Op de groote stille heide – Oom Klaas (CC)

Dit is de plek bij uitstek om aan een herder te denken. Niet in de kerk. Ook niet thuis. Misschien, als het u lukt, in de tuin met uw iPad, als u daarover beschikt. In elk geval in gedachten. Op de weinige heide die in ons land te vinden is: daar kun je aan de herder denken. Daarom is het echt van belang om je ogen even te sluiten. Geen wild dier om nog te vrezen. De enige taak van de kudde is de heide vrij te houden van kleine boompjes. Als de heide zou verbossen, is er geen heide meer. Zodat we de lome warmte in de zon kunnen blijven voelen.

We zijn op de heide. Ik laat u uw gedachten. Ik mag ze niet meteen ruw verstoren. Vrede alom, warm en behaaglijk liggen op de hei. Geen zorgen. Zo dadelijk houdt u in gedachten misschien een picknick op een meegebrachte deken, een prettige salade of een lekkere boterham, een kop koffie uit de thermoskan. Misschien ook nog iets sterkers erbij. Alles ter verhoging van een prettig loom levensgevoel. Geen zorgen, want er zijn geen wilde dieren (die zitten ver weg in het donkere buitenbos): inderdaad, vrede alom. Zelfs het zwarte schaap hoort er gewoon bij. Wie doet je wat?!

Dat is bijna de vrede van het hart. Dat is bijna: gevoerd worden aan waatren der rust. Het ontbreekt mij aan bijna niets. Het is als op het schilderij bij oma vroeger. Een vredig tafereel: schapen met hun herder. Een lome zomernamiddag. Wie doet je wat?!

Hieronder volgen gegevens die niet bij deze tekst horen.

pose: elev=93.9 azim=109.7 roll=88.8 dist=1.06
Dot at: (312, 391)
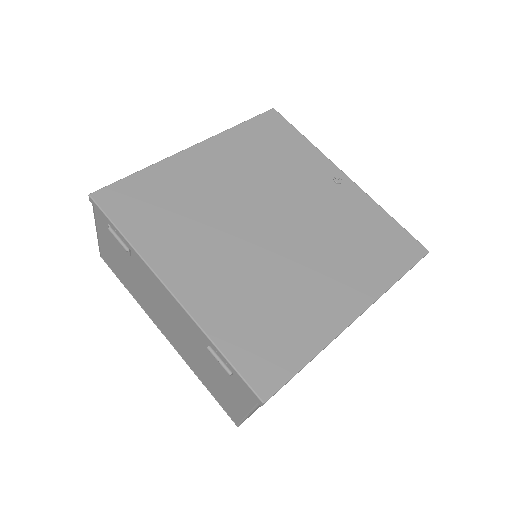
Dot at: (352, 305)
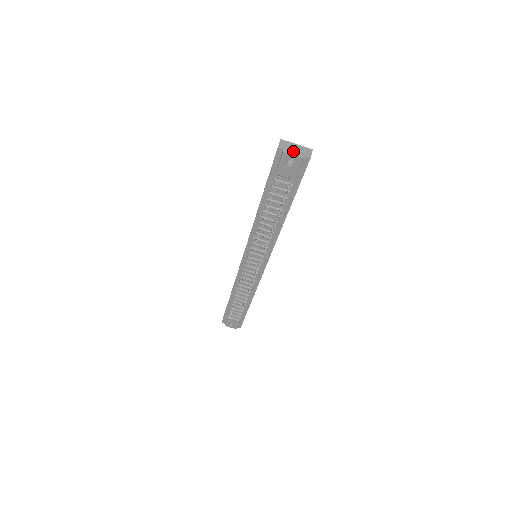
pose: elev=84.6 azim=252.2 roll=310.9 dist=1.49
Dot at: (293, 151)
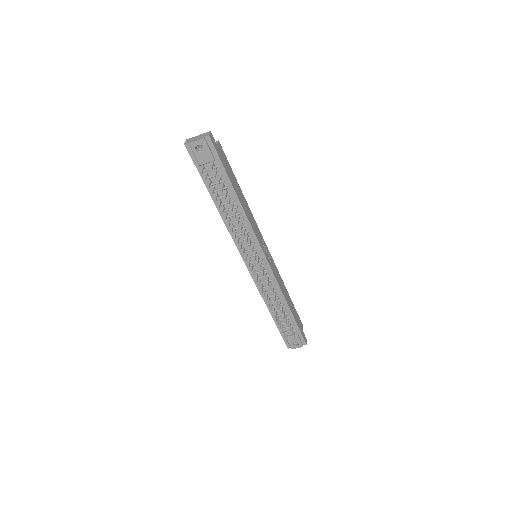
Dot at: (195, 139)
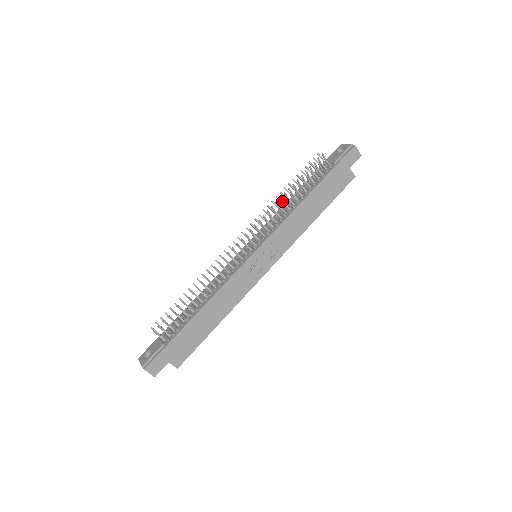
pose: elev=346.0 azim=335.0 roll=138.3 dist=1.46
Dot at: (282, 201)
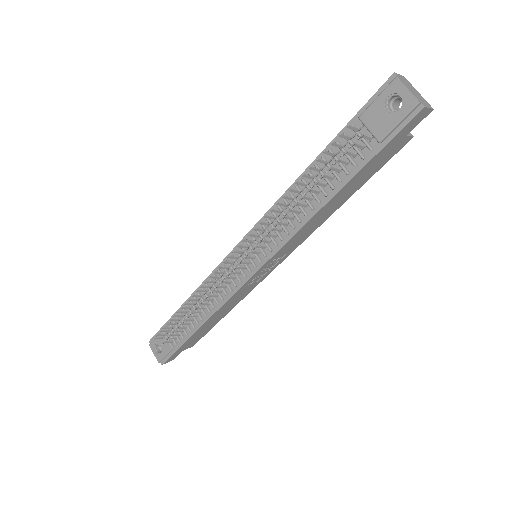
Dot at: (287, 213)
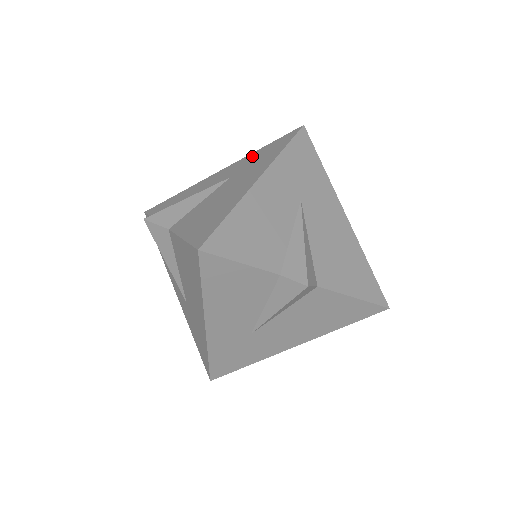
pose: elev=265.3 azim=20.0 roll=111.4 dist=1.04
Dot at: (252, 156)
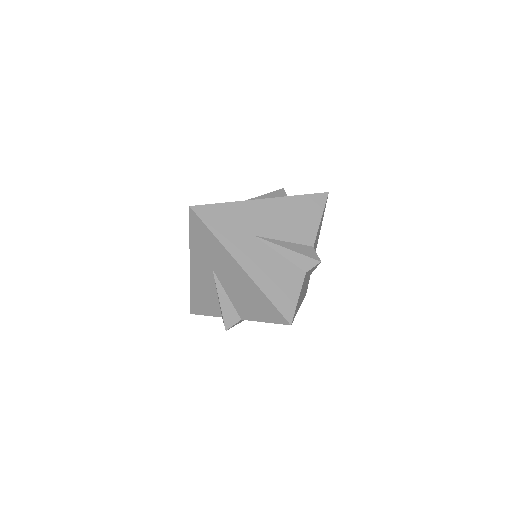
Dot at: (196, 247)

Zo! Doe nu de ogen maar weer open. Het is tijd om de idylle wat te verstoren. Het is wel even mooi geweest! Klaar! Het voorgaande is typisch een voorbeeld van onze beschaving, ik zeg: een beschaving aan het eind, die verzadigd is van regels, vormelijkheid en etiquette. Zo’n beschaving zoekt een uitvlucht in wat het idealiseert. Het is ons heimwee naar een verleden dat nooit heeft bestaan. Ooit, heel lang geleden, zo is de gedachte, was er het onbedorven landleven. Toen leefden de mensen nog dichtbij de natuur, ongehinderd door allerlei voorschriften over hoe wel en hoe niet te leven, te werken en te denken. Toen was het leven nog echt, in harmonie met de natuur, in eenvoud. Sinds lang hebben we ons verstrikt in afspraken en wetten, in vaste gewoonten waar je, op straffe van van alles, niet van mag afwijken. In de achttiende eeuw riep Rousseau: Terug naar de natuur! En in de plaats van de vormelijke en stijve samenleving stelde hij de edele wilde, die, natuurlijk!, dichtbij de natuur leefde.

In de aanleg van tuinen verwierp men de vormelijkheid van geometrische vakken en rechte lijnen. De landschapsstijl van de Engelse tuinman Capability Brown, eind achttiende eeuw, deed opgeld. Schijnbaar woeste en onregelmatige stukken groen gras en groepen bomen, werden afgewisseld met waterpartijen, klassieke (nagemaakte) ruines en idyllische bruggetjes. Zoals het ooit in een geromantiseerd verleden misschien was geweest… Maar niet heus…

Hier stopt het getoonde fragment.